Perhaps remarkably the grids look very similar. However, one striking difference is first off layoff in 2022 versus 2006. This could be partially due to sample size, but in 2006 first off layoff horses won only about a half a percentage point less than non-layoff horses. 

In 2022 this jumped to 1.8%. The impact value in 2022 was only 0.84 versus 0.91 in 2006. 

Second start off layoff returned to, may we say, normal. the IV was 0.9462 in 2002, about the same as it was in 2006. 

Bettors (or should we say teams who model) seem to be in tune with this, as the parimutuel price of the first returning horses in 2022 was $12.28 - the highest of any subset. 

I have to double check to be sure both these sets of data are using the same layoff dates, but I think they are. If not, it's close. So, if someone said to me that trainers are not cranking up to win first start now as much as yesteryear, I'd have to say there is at least some glimmer of truth to it. 

Note - Crunk (protected account but many of you can see it) has some super cool stats on how layoffs have changed in horse racing since the 1990's. 

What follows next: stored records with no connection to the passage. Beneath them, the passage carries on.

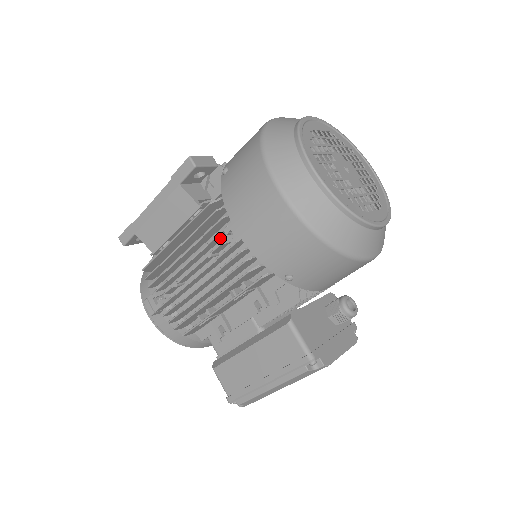
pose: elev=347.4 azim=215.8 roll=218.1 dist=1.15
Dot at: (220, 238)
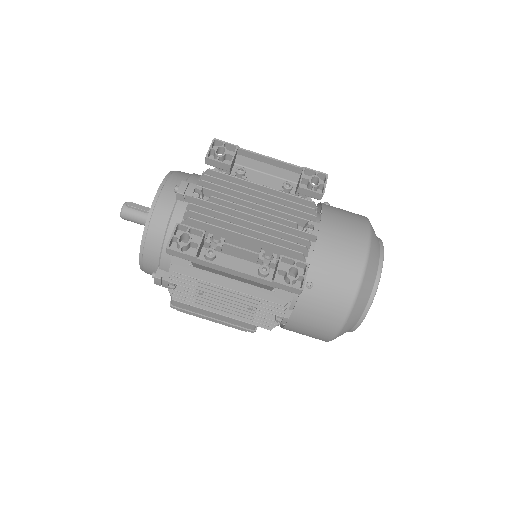
Dot at: occluded
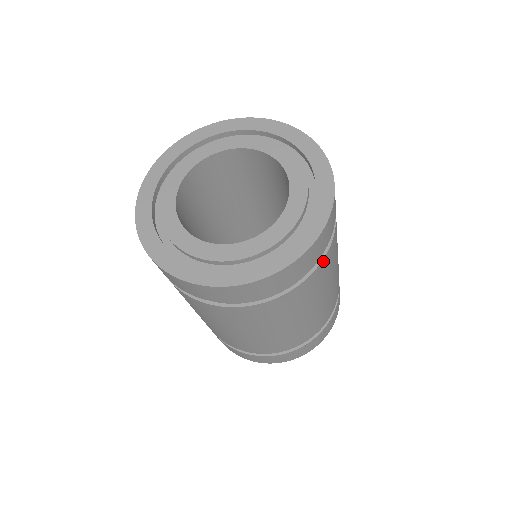
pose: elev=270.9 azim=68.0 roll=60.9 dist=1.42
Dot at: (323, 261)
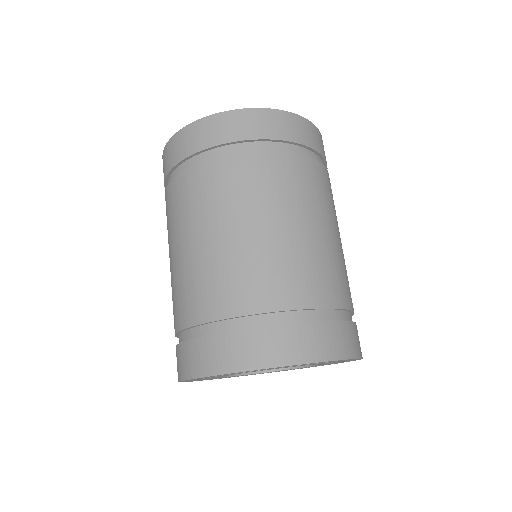
Dot at: (306, 159)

Another item I found interesting was blinkers on versus off, versus no change. Here's 2006's data:


And here's last year:


Blinkers on has long been an overbet angle and in 2006 it was a good fade with a poor 0.71 ROI. In 2022 it's still a bad wager, but it appears the bettors have woken up to it at least a little. The ROI is about 5% higher. 

Amazingly, blinkers off continues to roll with a 0.86 ROI, which is down from the whopping 0.9080 in 2006. 

This is why model building could be so lucrative. Do some handicapping, weed out what needs be, add a 5% win rebate, and you could literally just flat bet blinkers off horses all year in 2006 and make bank. 

The thing I love most about the Spa is not the great horses, big pools or colorful jockeys, it's the insider tweets where we learn something new about the participants of this fine sport. 

Man of the people. CJ Johnsen had a huge maiden winner this week at Saratoga with Sugar Hi, yet there he is, looking just like us regular folk. 

On the off chance it's not CJ, delete (and it's a shame). 

Changing of the game tweet by Tink which is in keeping with this week's comparison theme. 
Wrote a little piece on potential changes to the Amateur series at the Big M here. 

Quick note about the blog itself - it will not be the Pullthepocket Blog any longer, it willl just be a big letter P. 

A
very nice piece from Leo about the loss of his friend and NHC Champ Jose Arias. It sounds like Jose was a great guy.

As always, thanks for reading, and may all your tickets be cashes this week.